Joseph Sanchez (R) with Grandmaster Melle Mel (L). Photo provided by Joseph Sanchez

“We believe that the way we preserve Hip Hop is by preserving the people and the culture, not the artifacts, not the turntables, not the sneakers,” Sanchez says. “And that’s almost a contradiction to how our society sees Hip Hop and practices.

His first goal? Getting people — and news organizations — to understand the three natures of Hip Hop. There is Hip Hop as culture, Hiphop as consciousness, and hip-hop as product, all grammatically distinct. 

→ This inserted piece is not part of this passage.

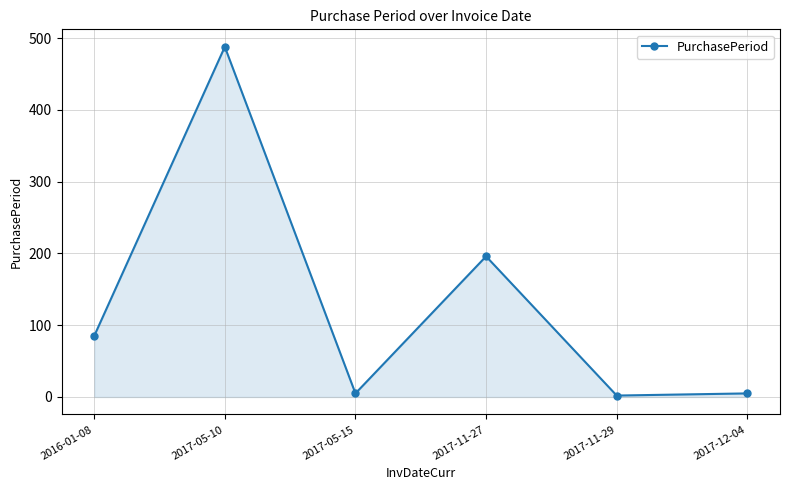

How many series are shown in this chart?

1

“The culture of Hip Hop, in my own words, is a way to exist, it’s a way for the inner city youth to exist and create its own language and its own existence within a world where when you don’t get recognized, you have the opportunity to create yourself,” Sanchez explains. “That’s the culture of Hip Hop. What brings people together is the practicing of Hip Hop, which consists of nine elements: the breaking, emceeing, DJing, graffiti art, beatboxing, street fashion, street knowledge, street language and street entrepreneurialism.”

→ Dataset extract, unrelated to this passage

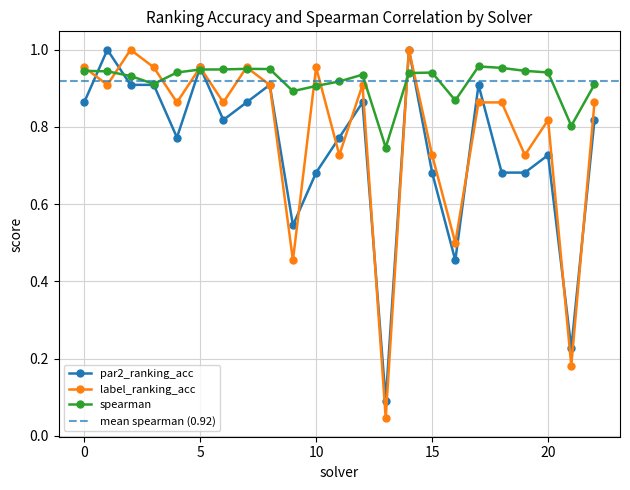

What is the value of the par2_ranking_acc point at the 7th from the left?

0.8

Hiphop as a consciousness, according to Sanchez, is the idea, spirit or force that wants to create beats, rhythms, graffiti or the desire to just go and do something creative. 

And lastly, hip-hop, lowercase and hyphenated, is the product. It’s the records, the speakers, the flyers. 

“I don’t understand how Hip Hop is a culture, and we spell it in lowercase. We’ve defined ourselves as a populace,” Sanchez says. “So why wouldn’t you spell our name with a capital H?  It’s kind of embarrassing that 50 years later, we’re still trying to ask the media to spell our name correctly.”